Dataset entries:
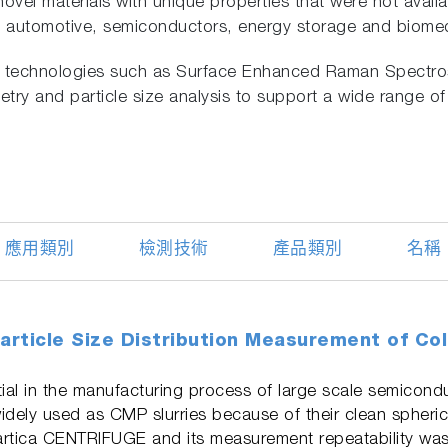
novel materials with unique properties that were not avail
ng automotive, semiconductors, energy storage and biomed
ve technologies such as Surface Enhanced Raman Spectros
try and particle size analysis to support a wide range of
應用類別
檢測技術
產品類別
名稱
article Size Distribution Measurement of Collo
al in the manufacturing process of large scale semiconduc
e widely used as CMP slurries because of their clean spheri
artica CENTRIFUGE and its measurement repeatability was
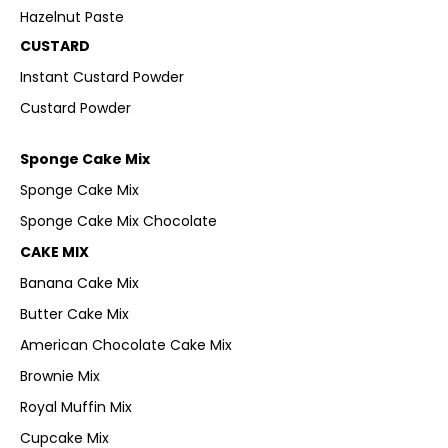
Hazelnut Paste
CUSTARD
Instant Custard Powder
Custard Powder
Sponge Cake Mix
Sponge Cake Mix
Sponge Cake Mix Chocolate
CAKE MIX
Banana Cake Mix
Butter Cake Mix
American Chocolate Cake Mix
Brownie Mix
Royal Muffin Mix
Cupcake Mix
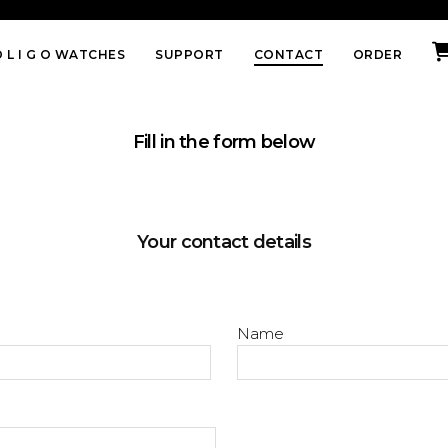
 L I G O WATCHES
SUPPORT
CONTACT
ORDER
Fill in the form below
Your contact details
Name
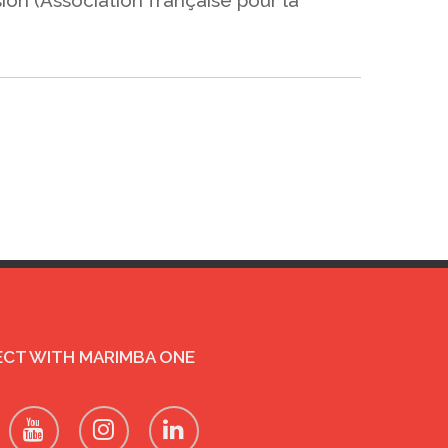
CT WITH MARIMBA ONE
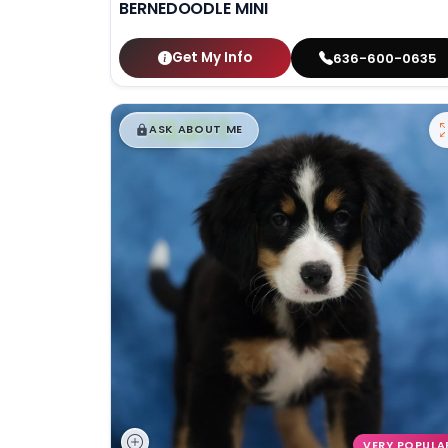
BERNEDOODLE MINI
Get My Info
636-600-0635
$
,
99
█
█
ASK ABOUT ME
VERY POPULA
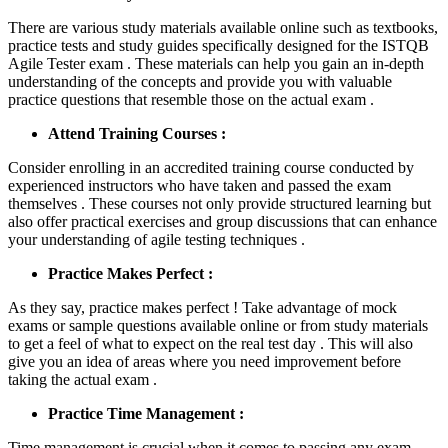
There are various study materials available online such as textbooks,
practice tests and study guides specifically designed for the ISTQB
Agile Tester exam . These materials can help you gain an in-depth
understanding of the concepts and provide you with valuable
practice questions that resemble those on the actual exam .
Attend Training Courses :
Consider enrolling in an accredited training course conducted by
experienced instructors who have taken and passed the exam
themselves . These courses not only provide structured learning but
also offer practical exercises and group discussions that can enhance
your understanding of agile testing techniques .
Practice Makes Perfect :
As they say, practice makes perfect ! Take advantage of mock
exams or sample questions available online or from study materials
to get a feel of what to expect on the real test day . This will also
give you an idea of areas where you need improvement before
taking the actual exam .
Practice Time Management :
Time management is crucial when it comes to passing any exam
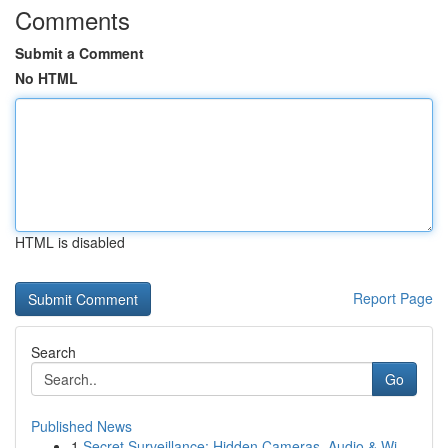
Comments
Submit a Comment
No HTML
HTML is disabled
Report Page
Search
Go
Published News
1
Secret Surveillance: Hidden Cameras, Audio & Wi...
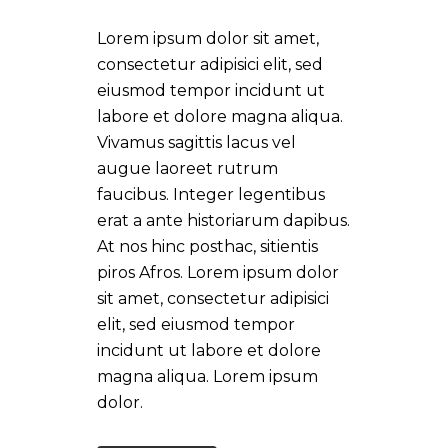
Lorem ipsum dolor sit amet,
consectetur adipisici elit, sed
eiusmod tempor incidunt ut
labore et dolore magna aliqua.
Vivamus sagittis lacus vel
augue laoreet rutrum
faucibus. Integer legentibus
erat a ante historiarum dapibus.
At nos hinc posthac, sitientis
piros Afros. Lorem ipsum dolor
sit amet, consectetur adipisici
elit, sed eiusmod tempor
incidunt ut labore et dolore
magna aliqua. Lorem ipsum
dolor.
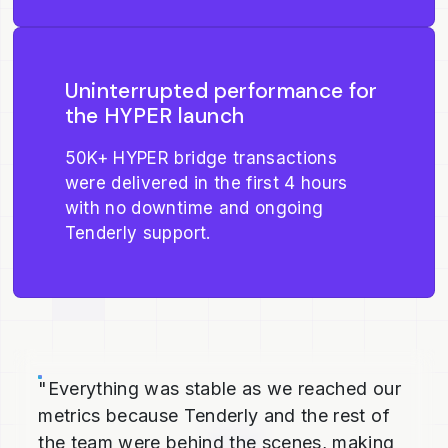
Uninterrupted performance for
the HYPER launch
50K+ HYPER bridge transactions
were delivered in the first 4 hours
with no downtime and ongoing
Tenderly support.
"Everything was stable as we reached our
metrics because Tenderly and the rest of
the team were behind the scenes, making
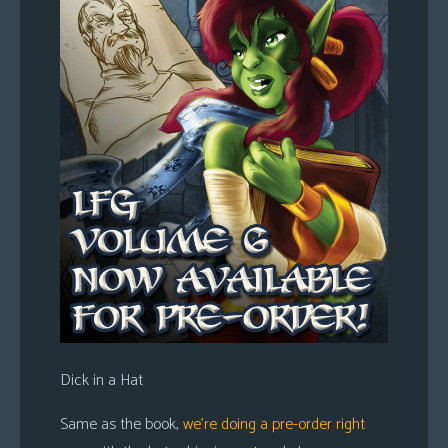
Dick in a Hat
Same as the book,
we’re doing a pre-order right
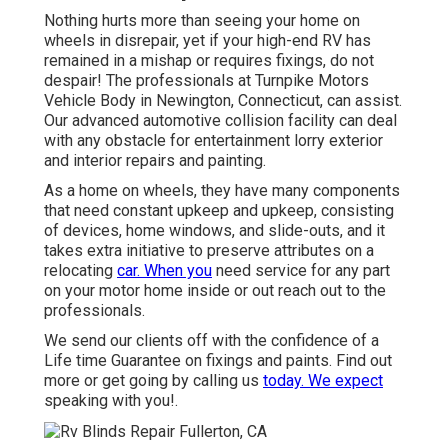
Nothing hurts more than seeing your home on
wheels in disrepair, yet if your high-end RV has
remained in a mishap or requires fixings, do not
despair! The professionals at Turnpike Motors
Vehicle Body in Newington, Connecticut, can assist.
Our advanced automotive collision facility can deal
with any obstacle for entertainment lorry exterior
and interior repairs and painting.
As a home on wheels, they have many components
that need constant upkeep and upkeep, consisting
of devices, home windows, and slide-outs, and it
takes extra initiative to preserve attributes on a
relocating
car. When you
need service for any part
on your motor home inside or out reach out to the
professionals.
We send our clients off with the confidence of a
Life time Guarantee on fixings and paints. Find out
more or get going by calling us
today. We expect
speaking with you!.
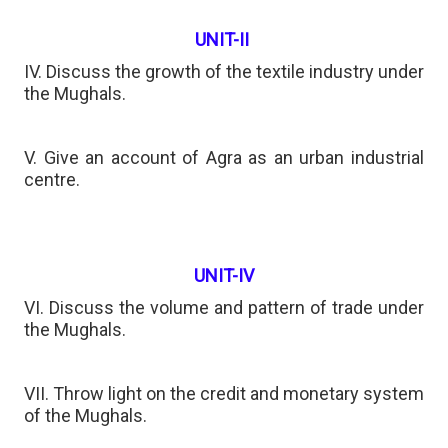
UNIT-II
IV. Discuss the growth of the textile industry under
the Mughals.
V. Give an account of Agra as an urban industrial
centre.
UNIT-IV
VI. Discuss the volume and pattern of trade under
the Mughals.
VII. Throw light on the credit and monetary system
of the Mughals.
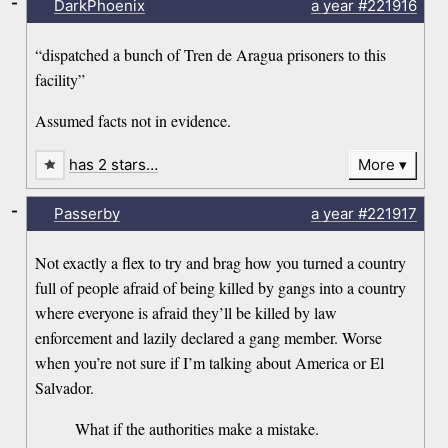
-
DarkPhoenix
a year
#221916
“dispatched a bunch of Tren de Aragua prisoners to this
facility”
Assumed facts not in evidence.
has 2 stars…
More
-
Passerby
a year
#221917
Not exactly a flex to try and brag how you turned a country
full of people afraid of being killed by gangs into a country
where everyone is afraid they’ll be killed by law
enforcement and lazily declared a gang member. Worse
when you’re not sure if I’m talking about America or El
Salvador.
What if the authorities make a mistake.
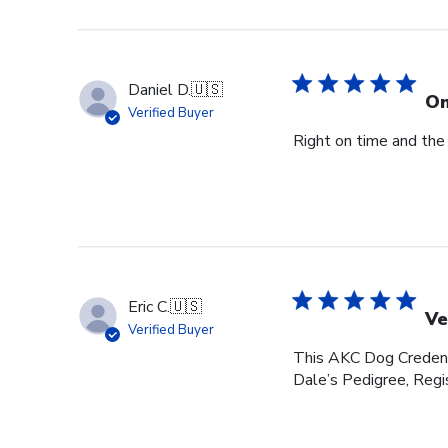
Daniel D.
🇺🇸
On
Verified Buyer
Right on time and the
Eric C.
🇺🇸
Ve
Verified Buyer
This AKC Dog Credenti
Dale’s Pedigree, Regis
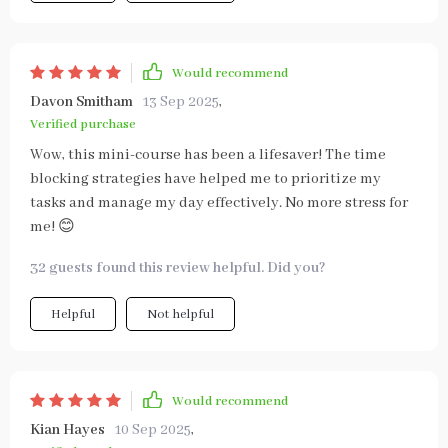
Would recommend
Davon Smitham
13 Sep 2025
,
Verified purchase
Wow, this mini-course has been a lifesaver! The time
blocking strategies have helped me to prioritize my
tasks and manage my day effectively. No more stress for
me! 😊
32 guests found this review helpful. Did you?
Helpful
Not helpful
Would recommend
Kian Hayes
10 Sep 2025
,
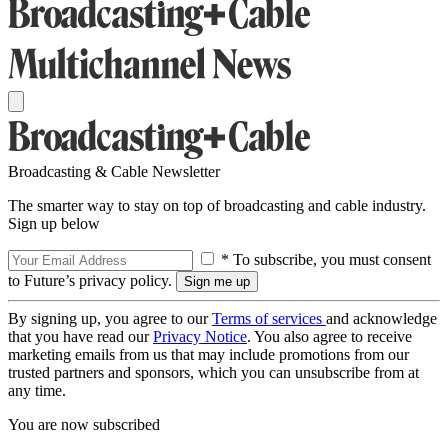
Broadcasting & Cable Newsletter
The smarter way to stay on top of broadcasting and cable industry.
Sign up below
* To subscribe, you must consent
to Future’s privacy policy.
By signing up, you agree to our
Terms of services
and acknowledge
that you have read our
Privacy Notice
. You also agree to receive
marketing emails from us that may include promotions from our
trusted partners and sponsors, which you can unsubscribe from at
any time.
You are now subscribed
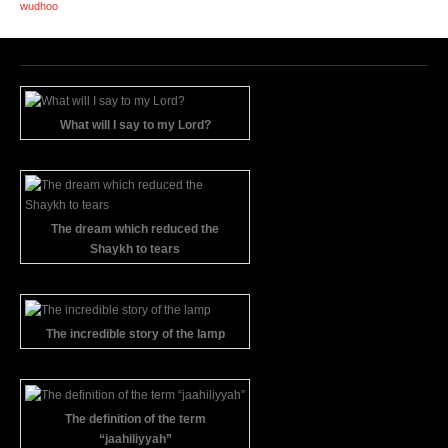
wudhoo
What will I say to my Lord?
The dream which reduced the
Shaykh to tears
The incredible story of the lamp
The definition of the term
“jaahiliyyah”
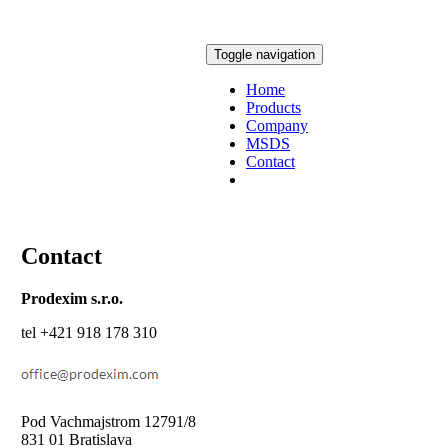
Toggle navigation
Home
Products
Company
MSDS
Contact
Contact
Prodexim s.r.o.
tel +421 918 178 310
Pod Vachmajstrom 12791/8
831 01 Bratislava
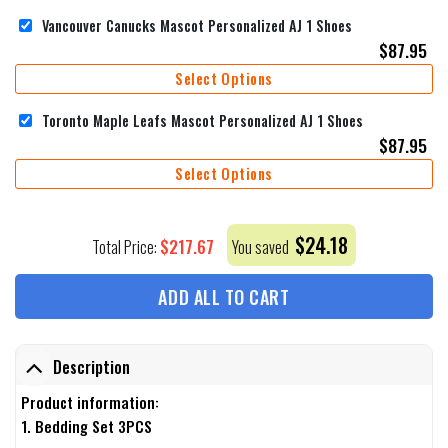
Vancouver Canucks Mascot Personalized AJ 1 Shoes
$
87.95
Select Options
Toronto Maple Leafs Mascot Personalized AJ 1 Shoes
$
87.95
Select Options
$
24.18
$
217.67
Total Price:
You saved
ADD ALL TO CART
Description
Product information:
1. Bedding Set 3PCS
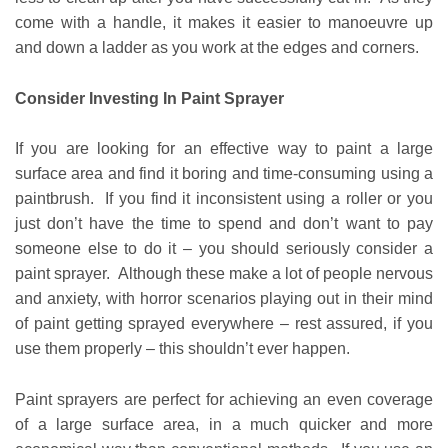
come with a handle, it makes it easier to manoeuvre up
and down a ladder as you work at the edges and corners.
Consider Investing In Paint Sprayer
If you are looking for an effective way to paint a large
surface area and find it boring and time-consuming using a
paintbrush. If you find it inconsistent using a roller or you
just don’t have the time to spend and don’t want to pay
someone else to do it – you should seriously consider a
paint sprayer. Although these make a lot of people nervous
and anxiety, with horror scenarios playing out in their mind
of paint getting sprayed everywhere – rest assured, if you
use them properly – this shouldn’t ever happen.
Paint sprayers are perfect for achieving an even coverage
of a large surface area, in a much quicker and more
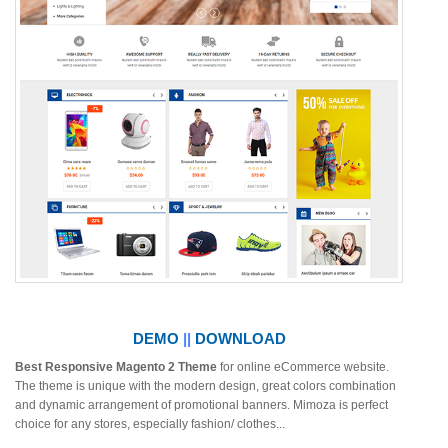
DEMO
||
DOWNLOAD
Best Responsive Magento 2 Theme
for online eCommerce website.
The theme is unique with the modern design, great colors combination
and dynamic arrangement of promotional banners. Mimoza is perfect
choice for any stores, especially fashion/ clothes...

HOW TO COMPLETE THIS TASK: Quote the text of every row above word for word, and leave the pictures out of your answer.

RESULT:
novel materials with unique properties that were not avail
ng automotive, semiconductors, energy storage and biomed
ve technologies such as Surface Enhanced Raman Spectros
try and particle size analysis to support a wide range of
應用類別
檢測技術
產品類別
名稱
article Size Distribution Measurement of Collo
al in the manufacturing process of large scale semiconduc
e widely used as CMP slurries because of their clean spheri
artica CENTRIFUGE and its measurement repeatability was
Hazelnut Paste
CUSTARD
Instant Custard Powder
Custard Powder
Sponge Cake Mix
Sponge Cake Mix
Sponge Cake Mix Chocolate
CAKE MIX
Banana Cake Mix
Butter Cake Mix
American Chocolate Cake Mix
Brownie Mix
Royal Muffin Mix
Cupcake Mix
 L I G O WATCHES
SUPPORT
CONTACT
ORDER
Fill in the form below
Your contact details
Name
CT WITH MARIMBA ONE
BERNEDOODLE MINI
Get My Info
636-600-0635
$
,
99
█
█
ASK ABOUT ME
VERY POPULA
There are various study materials available online such as textbooks,
practice tests and study guides specifically designed for the ISTQB
Agile Tester exam . These materials can help you gain an in-depth
understanding of the concepts and provide you with valuable
practice questions that resemble those on the actual exam .
Attend Training Courses :
Consider enrolling in an accredited training course conducted by
experienced instructors who have taken and passed the exam
themselves . These courses not only provide structured learning but
also offer practical exercises and group discussions that can enhance
your understanding of agile testing techniques .
Practice Makes Perfect :
As they say, practice makes perfect ! Take advantage of mock
exams or sample questions available online or from study materials
to get a feel of what to expect on the real test day . This will also
give you an idea of areas where you need improvement before
taking the actual exam .
Practice Time Management :
Time management is crucial when it comes to passing any exam
Comments
Submit a Comment
No HTML
HTML is disabled
Report Page
Search
Go
Published News
1
Secret Surveillance: Hidden Cameras, Audio & Wi...
Lorem ipsum dolor sit amet,
consectetur adipisici elit, sed
eiusmod tempor incidunt ut
labore et dolore magna aliqua.
Vivamus sagittis lacus vel
augue laoreet rutrum
faucibus. Integer legentibus
erat a ante historiarum dapibus.
At nos hinc posthac, sitientis
piros Afros. Lorem ipsum dolor
sit amet, consectetur adipisici
elit, sed eiusmod tempor
incidunt ut labore et dolore
magna aliqua. Lorem ipsum
dolor.
Uninterrupted performance for
the HYPER launch
50K+ HYPER bridge transactions
were delivered in the first 4 hours
with no downtime and ongoing
Tenderly support.
"Everything was stable as we reached our
metrics because Tenderly and the rest of
the team were behind the scenes, making
Dick in a Hat
Same as the book,
we’re doing a pre-order right
Nothing hurts more than seeing your home on
wheels in disrepair, yet if your high-end RV has
remained in a mishap or requires fixings, do not
despair! The professionals at Turnpike Motors
Vehicle Body in Newington, Connecticut, can assist.
Our advanced automotive collision facility can deal
with any obstacle for entertainment lorry exterior
and interior repairs and painting.
As a home on wheels, they have many components
that need constant upkeep and upkeep, consisting
of devices, home windows, and slide-outs, and it
takes extra initiative to preserve attributes on a
relocating
car. When you
need service for any part
on your motor home inside or out reach out to the
professionals.
We send our clients off with the confidence of a
Life time Guarantee on fixings and paints. Find out
more or get going by calling us
today. We expect
speaking with you!.
UNIT-II
IV. Discuss the growth of the textile industry under
the Mughals.
V. Give an account of Agra as an urban industrial
centre.
UNIT-IV
VI. Discuss the volume and pattern of trade under
the Mughals.
VII. Throw light on the credit and monetary system
of the Mughals.
-
DarkPhoenix
a year
#221916
“dispatched a bunch of Tren de Aragua prisoners to this
facility”
Assumed facts not in evidence.
has 2 stars…
More
-
Passerby
a year
#221917
Not exactly a flex to try and brag how you turned a country
full of people afraid of being killed by gangs into a country
where everyone is afraid they’ll be killed by law
enforcement and lazily declared a gang member. Worse
when you’re not sure if I’m talking about America or El
Salvador.
What if the authorities make a mistake.
Daniel D.
🇺🇸
On
Verified Buyer
Right on time and the
Eric C.
🇺🇸
Ve
Verified Buyer
This AKC Dog Credenti
Dale’s Pedigree, Regis
Would recommend
Davon Smitham
13 Sep 2025
,
Verified purchase
Wow, this mini-course has been a lifesaver! The time
blocking strategies have helped me to prioritize my
tasks and manage my day effectively. No more stress for
me! 😊
32 guests found this review helpful. Did you?
Helpful
Not helpful
Would recommend
Kian Hayes
10 Sep 2025
,
Broadcasting & Cable Newsletter
The smarter way to stay on top of broadcasting and cable industry.
Sign up below
* To subscribe, you must consent
to Future’s privacy policy.
By signing up, you agree to our
Terms of services
and acknowledge
that you have read our
Privacy Notice
. You also agree to receive
marketing emails from us that may include promotions from our
trusted partners and sponsors, which you can unsubscribe from at
any time.
You are now subscribed
wudhoo
What will I say to my Lord?
The dream which reduced the
Shaykh to tears
The incredible story of the lamp
The definition of the term
“jaahiliyyah”
Toggle navigation
Home
Products
Company
MSDS
Contact
Contact
Prodexim s.r.o.
tel +421 918 178 310
Pod Vachmajstrom 12791/8
831 01 Bratislava
Vancouver Canucks Mascot Personalized AJ 1 Shoes
$
87.95
Select Options
Toronto Maple Leafs Mascot Personalized AJ 1 Shoes
$
87.95
Select Options
$
24.18
$
217.67
Total Price:
You saved
ADD ALL TO CART
Description
Product information:
1. Bedding Set 3PCS
come with a handle, it makes it easier to manoeuvre up
and down a ladder as you work at the edges and corners.
Consider Investing In Paint Sprayer
If you are looking for an effective way to paint a large
surface area and find it boring and time-consuming using a
paintbrush. If you find it inconsistent using a roller or you
just don’t have the time to spend and don’t want to pay
someone else to do it – you should seriously consider a
paint sprayer. Although these make a lot of people nervous
and anxiety, with horror scenarios playing out in their mind
of paint getting sprayed everywhere – rest assured, if you
use them properly – this shouldn’t ever happen.
Paint sprayers are perfect for achieving an even coverage
of a large surface area, in a much quicker and more
DEMO
||
DOWNLOAD
Best Responsive Magento 2 Theme
for online eCommerce website.
The theme is unique with the modern design, great colors combination
and dynamic arrangement of promotional banners. Mimoza is perfect
choice for any stores, especially fashion/ clothes...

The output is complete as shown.